One of the spaces she was supposed to fill out in this poster asks what she wants to be when she grows up. Independently, and with no prompting from either parent, she told both my wife and I of her plans to be a piggy when she reaches full maturity.
My wife thinks she talked her down to a the possibility of being a farmer. Which is kinda cool because it goes along nicely with my whole localism/agrarian-based society of the future thing-y. But Joss' dreams were not dashed. She still insisted she'd make a wonderful - if not tasty - piggy.
After it became obvious that her uncle and I were not going to let this one go, she found an alternative suggestion while getting ready for bed.
"Ooh, how 'bout I be a ladybug?"
"Well, you're going to be one for Halloween."
|She's well-rounded. She believes in fairy tales AND comic book heroes.|
"And as a grown-up?"
"No, sweetie. Only for pretend. You can't turn into one. It's physiologically impossible. You won't *grow-up* to be a tiny little ladybug."
Thinking I could turn this into some kind of awesome parent lesson about the interconnectedness of all of creation or whatever, I continue.
"But you know who made the ladybugs?"
"That's right, 'Jesus'."
"Wow... (Sparks flying) All the ladybugs?"
"Yes, honey. All of them. Do you know who else Jesus made?"
"Well, Jesus made all the spiders. Though I personally am no big fan of that action."
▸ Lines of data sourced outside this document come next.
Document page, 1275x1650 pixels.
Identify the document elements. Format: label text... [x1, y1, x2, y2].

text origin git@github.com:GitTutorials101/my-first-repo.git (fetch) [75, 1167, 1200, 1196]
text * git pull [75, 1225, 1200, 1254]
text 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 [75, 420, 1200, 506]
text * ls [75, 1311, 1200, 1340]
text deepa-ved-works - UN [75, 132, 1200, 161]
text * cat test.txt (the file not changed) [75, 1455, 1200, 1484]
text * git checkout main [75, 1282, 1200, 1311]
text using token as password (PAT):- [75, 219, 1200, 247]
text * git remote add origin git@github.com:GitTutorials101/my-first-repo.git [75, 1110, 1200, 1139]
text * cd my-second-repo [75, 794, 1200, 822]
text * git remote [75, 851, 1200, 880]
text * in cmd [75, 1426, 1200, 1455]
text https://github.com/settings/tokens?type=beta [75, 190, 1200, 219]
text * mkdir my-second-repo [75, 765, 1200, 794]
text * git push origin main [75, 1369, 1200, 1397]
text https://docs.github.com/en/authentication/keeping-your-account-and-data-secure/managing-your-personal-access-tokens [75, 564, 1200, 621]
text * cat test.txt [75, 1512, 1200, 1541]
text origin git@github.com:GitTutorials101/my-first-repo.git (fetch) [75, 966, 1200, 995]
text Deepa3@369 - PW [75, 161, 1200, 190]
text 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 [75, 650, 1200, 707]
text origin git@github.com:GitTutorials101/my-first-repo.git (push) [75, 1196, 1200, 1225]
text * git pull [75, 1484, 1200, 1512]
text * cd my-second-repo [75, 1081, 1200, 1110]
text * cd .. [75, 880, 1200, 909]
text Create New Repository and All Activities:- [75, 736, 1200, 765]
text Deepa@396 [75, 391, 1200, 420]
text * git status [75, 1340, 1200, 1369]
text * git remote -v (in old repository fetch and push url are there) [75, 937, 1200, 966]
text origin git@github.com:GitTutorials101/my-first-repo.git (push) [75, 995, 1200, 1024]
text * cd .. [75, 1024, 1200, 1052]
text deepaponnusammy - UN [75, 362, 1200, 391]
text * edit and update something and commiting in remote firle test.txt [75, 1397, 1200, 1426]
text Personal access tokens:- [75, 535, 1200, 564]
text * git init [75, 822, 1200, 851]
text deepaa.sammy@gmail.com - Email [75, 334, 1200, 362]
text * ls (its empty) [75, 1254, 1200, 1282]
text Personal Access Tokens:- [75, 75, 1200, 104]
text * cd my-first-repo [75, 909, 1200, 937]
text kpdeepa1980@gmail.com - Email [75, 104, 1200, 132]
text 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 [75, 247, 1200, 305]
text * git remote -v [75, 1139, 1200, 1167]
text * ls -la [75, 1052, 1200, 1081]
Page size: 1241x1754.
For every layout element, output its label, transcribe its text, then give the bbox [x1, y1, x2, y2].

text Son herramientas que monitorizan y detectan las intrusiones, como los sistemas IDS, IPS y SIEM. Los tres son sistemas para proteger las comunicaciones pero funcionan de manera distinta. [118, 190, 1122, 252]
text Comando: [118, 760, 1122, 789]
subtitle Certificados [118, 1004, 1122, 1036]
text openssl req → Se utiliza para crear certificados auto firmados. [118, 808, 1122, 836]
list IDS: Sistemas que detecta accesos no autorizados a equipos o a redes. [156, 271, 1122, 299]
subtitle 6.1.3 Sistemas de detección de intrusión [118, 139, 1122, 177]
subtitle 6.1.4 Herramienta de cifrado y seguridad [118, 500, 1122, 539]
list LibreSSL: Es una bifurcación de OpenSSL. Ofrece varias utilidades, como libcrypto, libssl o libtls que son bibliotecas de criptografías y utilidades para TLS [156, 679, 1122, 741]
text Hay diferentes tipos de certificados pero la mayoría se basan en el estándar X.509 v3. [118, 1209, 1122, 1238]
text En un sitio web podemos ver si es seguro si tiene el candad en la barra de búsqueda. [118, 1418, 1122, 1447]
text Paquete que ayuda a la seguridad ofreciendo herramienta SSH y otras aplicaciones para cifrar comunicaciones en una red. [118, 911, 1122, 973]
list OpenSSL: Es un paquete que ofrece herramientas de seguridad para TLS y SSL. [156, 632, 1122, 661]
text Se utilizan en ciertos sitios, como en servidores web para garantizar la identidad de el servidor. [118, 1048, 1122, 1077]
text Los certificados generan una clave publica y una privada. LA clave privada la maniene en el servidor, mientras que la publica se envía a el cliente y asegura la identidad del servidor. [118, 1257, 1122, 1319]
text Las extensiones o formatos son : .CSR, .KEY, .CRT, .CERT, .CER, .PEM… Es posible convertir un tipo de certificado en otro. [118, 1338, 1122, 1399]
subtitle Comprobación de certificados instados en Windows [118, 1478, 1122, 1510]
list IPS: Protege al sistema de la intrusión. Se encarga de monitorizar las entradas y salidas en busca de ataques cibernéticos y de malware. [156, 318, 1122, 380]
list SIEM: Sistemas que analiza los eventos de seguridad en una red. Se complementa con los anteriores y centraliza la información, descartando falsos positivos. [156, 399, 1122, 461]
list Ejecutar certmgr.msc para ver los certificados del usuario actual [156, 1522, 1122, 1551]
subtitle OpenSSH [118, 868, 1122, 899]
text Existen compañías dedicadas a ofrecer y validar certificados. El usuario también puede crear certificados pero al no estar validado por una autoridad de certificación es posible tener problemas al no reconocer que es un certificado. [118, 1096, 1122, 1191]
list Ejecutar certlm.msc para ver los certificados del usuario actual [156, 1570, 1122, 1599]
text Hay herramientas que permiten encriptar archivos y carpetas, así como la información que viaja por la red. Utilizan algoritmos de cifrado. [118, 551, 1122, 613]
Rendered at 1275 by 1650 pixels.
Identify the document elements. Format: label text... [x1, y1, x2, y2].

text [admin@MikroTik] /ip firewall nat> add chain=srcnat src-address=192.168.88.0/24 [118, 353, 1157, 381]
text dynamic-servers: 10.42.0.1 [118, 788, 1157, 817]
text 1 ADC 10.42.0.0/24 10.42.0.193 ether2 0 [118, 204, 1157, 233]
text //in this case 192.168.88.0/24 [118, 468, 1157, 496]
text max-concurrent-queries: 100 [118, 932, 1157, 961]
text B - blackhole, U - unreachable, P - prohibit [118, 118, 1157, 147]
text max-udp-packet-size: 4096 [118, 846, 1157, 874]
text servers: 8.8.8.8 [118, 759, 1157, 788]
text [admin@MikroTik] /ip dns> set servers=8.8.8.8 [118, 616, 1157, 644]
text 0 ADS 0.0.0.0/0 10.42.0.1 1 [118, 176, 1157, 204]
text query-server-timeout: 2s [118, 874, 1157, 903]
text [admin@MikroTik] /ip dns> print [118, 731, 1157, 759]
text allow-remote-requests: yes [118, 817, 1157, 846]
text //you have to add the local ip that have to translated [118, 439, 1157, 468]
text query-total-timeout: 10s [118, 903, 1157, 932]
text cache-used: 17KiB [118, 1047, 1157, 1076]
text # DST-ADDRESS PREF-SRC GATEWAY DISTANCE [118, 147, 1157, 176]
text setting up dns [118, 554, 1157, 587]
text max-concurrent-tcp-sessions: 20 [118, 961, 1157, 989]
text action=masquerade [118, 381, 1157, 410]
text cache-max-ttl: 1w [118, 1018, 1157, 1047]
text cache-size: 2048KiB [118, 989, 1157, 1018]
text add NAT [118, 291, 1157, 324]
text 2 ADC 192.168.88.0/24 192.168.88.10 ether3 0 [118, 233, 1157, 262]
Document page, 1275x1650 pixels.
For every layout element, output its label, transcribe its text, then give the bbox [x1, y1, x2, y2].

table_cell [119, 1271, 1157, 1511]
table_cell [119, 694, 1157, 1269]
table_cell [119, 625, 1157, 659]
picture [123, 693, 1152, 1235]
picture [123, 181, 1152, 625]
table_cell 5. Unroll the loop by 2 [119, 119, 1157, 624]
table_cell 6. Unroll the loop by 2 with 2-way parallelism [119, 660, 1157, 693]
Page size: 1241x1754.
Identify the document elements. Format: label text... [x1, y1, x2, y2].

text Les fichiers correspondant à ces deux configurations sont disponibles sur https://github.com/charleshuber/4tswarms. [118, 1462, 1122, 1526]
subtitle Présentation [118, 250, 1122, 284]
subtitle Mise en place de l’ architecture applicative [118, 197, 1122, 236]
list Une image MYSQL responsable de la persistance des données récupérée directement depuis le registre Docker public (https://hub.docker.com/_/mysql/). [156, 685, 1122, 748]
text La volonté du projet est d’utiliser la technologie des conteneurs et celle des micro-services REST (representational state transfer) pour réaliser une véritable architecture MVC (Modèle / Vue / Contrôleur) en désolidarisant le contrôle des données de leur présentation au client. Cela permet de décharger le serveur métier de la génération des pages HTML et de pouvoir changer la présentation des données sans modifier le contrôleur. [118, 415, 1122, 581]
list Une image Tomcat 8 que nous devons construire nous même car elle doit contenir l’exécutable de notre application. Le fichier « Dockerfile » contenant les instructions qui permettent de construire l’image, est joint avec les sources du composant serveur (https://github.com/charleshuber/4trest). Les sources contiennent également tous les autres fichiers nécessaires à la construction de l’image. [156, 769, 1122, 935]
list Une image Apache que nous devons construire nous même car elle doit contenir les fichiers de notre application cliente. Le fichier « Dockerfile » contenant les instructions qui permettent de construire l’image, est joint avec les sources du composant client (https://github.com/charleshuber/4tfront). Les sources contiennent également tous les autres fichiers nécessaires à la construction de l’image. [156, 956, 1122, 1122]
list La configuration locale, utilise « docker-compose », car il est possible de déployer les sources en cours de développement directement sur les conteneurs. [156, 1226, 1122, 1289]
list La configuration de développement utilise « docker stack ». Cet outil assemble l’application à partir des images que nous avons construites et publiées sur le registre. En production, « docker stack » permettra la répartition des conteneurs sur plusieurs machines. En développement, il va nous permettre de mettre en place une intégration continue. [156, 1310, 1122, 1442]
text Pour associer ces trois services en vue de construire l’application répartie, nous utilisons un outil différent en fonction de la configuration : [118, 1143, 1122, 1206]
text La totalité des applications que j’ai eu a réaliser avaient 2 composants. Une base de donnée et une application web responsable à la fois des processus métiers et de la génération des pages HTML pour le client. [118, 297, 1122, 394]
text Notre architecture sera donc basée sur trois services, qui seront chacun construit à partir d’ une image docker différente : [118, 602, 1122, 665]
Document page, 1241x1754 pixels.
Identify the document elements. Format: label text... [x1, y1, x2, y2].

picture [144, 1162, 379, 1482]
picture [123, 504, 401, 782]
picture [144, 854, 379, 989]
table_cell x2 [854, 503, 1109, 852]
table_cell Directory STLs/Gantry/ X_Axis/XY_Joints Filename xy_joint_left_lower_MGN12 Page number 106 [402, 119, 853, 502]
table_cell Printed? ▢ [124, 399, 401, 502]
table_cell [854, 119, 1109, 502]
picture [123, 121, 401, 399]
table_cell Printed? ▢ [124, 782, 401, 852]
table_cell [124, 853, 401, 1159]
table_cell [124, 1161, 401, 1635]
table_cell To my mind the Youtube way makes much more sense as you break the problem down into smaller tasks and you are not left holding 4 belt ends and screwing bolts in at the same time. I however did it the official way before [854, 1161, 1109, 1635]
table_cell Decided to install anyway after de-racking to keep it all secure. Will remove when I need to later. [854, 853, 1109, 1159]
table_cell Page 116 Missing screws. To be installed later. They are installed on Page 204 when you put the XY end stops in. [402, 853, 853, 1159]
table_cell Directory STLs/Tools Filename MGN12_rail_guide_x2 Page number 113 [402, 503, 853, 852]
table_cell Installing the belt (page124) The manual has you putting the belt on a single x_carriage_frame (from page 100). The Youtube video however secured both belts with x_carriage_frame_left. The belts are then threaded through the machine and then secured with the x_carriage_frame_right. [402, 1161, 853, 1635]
"But not Spider-Man?" She actually sounds a little bit disappointed here. As if let down by this glaring omission of Jesus'. Was Spidey merely a freak of nature as J. Jonah Jameson has suggested for all these years?
"No, Spider-Man is pretend. He's not real. But Jesus did make the brilliant minds of Steve Ditko and Stan Lee, who invented Spider-Man..."
And that, kids, is how nerds are born.